December 29, 2005
U.S. Secretary of Defense Donald Rumsfeld has admitted that he
"ghosted" a detainee, meaning that he made the decision to hold a
prisoner without keeping any records of the fact.
While prisoners of war can be theoretically stripped of their rights
by calling them other names (like "unlawful combatants"), they are
probably most effectively stripped of all rights by keeping their
imprisonment secret. That is what Rumsfeld says he did.
An account of what we know on this matter can be found on page 110 of a new report by Congressman John Conyers called "The
Constitution in Crisis; The Downing Street Minutes and Deception,
Manipulation, Torture, Retribution, and Cover-ups in the Iraq War."
Following a catalog of evidence of other crimes sanctioned by top Bush Administration officials, the report reads:
"We also have an admission that George Tenet specifically approved
the ghosting in Iraq of a specific individual, and that Mr. Rumsfeld
admitted to approving of ghosting of detainees as a special matter.
During a press conference in June 2004, Secretary Rumsfeld confirmed
not only that he was asked by CIA Director George Tenet to hide a
specific detainee, but also that he hid the detainee and that the
detainee was lost in the system for more than eight months:
"Q -- Mr. Secretary, I'd like to ask why last November you ordered
the U.S. military to keep a suspected Ansar al-Islam prisoner in Iraq
[Hiwa Abdul Rahman Rashul] secret from the Red Cross. He's now been
secret for more than seven months. And there are other such shadowy
prisoners in Iraq who are being kept secret from the Red Cross.
"SEC. RUMSFELD: With respect to the -- I want to separate the two.
Iraq, my understanding is that the investigations on that subject are
going forward. With respect to the detainee you're talking about, I'm
not an expert on this, but I was requested by the Director of Central
Intelligence to take custody of an Iraqi national who was believed to
be a high-ranking member of Ansar al-Islam. And we did so. We were
asked to not immediately register the individual. And we did that. It
would -- it was -- he was brought to the attention of the Department,
the senior level of the Department I think late last month. And we're
in the process of registering him with the ICRC at the present time . .
."
This is from June 17, 2004, and can be found here.
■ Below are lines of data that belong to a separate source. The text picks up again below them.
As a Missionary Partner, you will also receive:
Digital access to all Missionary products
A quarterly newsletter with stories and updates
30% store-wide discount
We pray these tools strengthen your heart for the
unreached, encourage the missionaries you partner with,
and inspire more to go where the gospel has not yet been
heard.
This is the Secretary of Defense publicly stating that the Director
of the CIA told him not to register a prisoner with the Red Cross, and
that he obeyed, and that several months later the prisoner was still
not registered.
Why do Nuremberg Principles III and IV both come to mind?
Principle III
The fact that a person who committed an act which constitutes a crime
under international law acted as Head of State or responsible
Government official does not relieve him from responsibility under
international law.
Principle IV
The fact that a person acted pursuant to order of his Government or of
a superior does not relieve him from responsibility under international
law, provided a moral choice was in fact possible to him.
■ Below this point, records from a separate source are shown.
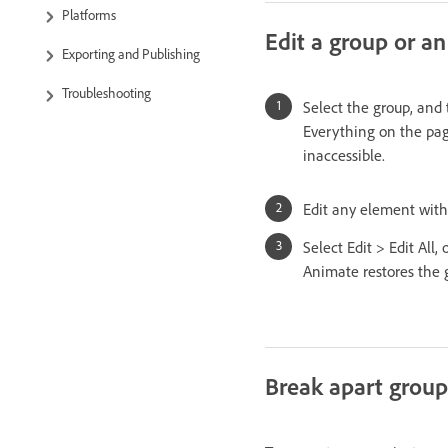
Platforms
Edit a group or an
Exporting and Publishing
Troubleshooting
Select the group, and 
Everything on the page
inaccessible.
Edit any element with
Select Edit > Edit All,
Animate restores the g
Break apart group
Why was the CIA calling the shots here? Because they had taken Mr.
Rashul out of Iraq for "questioning" at an undisclosed location. They
were transferring him to military custody.
Rumsfeld agreed to keep Rashul off the books, and issued a
classified order, that the New York Daily News reported on June 20,
2004, as reading: "Notification of the presence and or status of the
detainee to the International Committee of the Red Cross, or any
international or national aid organization, is prohibited pending
further guidance."
General Sanchez issued his own order to implement Secretary
Rumsfeld's order. Sanchez' order, as reported in the media, "accepts
custody and detains Hiwa Abdul Rahman Rashul, a high-ranking Ansar
al-Islam member;" orders that he "remain segregated and isolated from
the remainder of the detainee population;" "[o]nly military personnel
and debriefers will have access to the detainee. . . . Knowledge of the
presence of this detainee will be strictly limited on a need-to-know
basis." "Any reports from interrogations or debriefings will contain
only the mininum [sic] amount of source information . . ."
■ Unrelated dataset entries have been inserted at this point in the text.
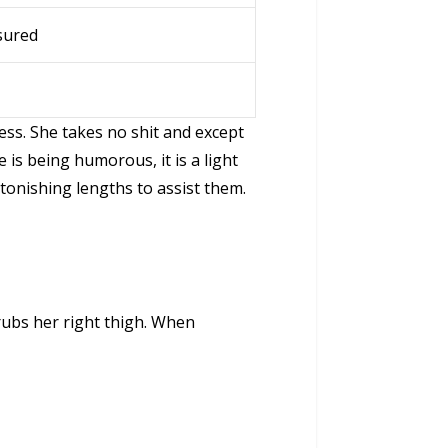
sured
s. She takes no shit and except
is being humorous, it is a light
tonishing lengths to assist them.
ubs her right thigh. When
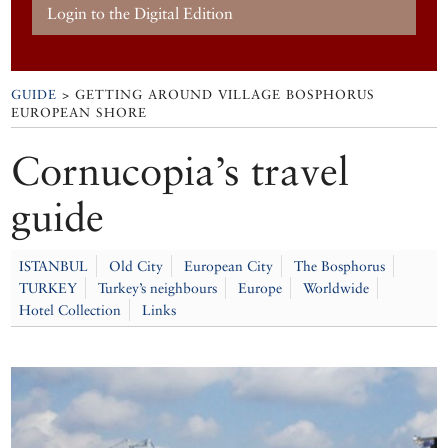
Login to the Digital Edition
GUIDE
> GETTING AROUND VILLAGE BOSPHORUS
EUROPEAN SHORE
Cornucopia’s travel
guide
ISTANBUL
Old City
European City
The Bosphorus
TURKEY
Turkey’s neighbours
Europe
Worldwide
Hotel Collection
Links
The ghosting of Rashul can neither be blamed on low-ranking personnel nor be described as an isolated incident.
In a statement to investigators, Col. Thomas M. Pappas, the top
military intelligence officer at Abu Ghraib, said that in September
2003, the CIA requested that the military intelligence officials
"continue to make cells available for their detainees and that they not
have to go through the normal in processing procedures."
Army General Paul Kern testified before the Senate Armed Services
Committee in September 2004, that the U.S. had held as many as 100
ghost detainees in Iraq.
Rumsfeld himself has confirmed that this was no isolated incident:
"Q -- But then why wasn't the -- why wasn't the Red Cross told, and
are there other such prisoners being detained without the knowledge of
the Red Cross?
"SEC. RUMSFELD: There are -- there are instances where that occurs. And a request was made to do that, and we did."